▶ **Study material**:
▶
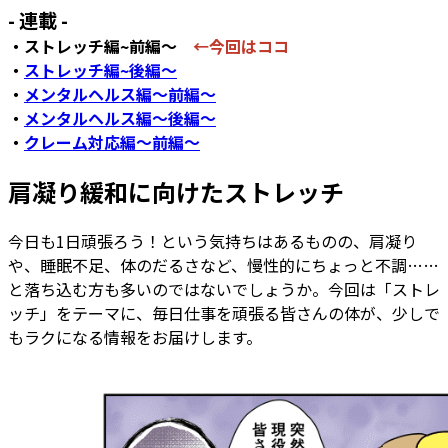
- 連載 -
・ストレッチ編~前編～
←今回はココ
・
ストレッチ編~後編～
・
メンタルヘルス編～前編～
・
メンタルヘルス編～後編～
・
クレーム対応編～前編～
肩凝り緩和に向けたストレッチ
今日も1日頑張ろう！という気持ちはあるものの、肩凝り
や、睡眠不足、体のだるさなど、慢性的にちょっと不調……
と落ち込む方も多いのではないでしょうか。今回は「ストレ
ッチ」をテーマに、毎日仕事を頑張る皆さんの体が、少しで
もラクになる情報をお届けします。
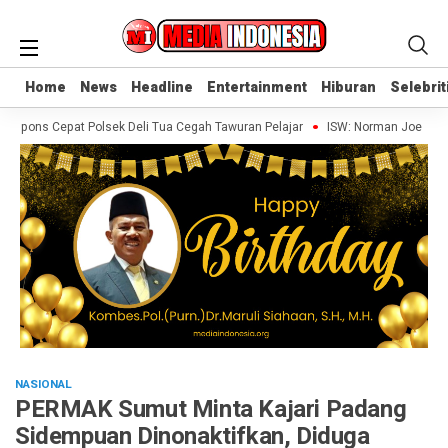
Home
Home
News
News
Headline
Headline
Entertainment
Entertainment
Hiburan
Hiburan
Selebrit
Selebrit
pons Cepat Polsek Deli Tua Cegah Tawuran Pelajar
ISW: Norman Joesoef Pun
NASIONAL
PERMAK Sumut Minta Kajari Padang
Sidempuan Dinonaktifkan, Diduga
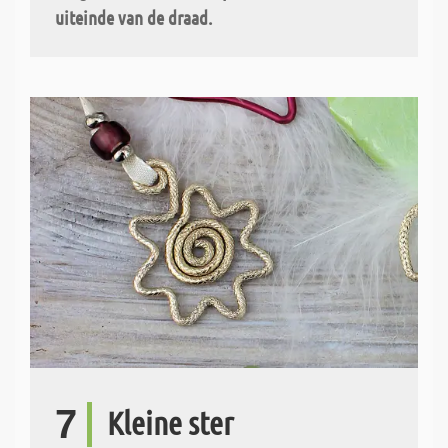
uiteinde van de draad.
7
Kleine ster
◀
▶ **What the exercise asks**: If pictures appear in the data, omit them and copy all other parts exactly.

▶ **Response below**:
- 連載 -
・ストレッチ編~前編～
←今回はココ
・
ストレッチ編~後編～
・
メンタルヘルス編～前編～
・
メンタルヘルス編～後編～
・
クレーム対応編～前編～
肩凝り緩和に向けたストレッチ
今日も1日頑張ろう！という気持ちはあるものの、肩凝り
や、睡眠不足、体のだるさなど、慢性的にちょっと不調……
と落ち込む方も多いのではないでしょうか。今回は「ストレ
ッチ」をテーマに、毎日仕事を頑張る皆さんの体が、少しで
もラクになる情報をお届けします。
Home
Home
News
News
Headline
Headline
Entertainment
Entertainment
Hiburan
Hiburan
Selebrit
Selebrit
pons Cepat Polsek Deli Tua Cegah Tawuran Pelajar
ISW: Norman Joesoef Pun
NASIONAL
PERMAK Sumut Minta Kajari Padang
Sidempuan Dinonaktifkan, Diduga
uiteinde van de draad.
7
Kleine ster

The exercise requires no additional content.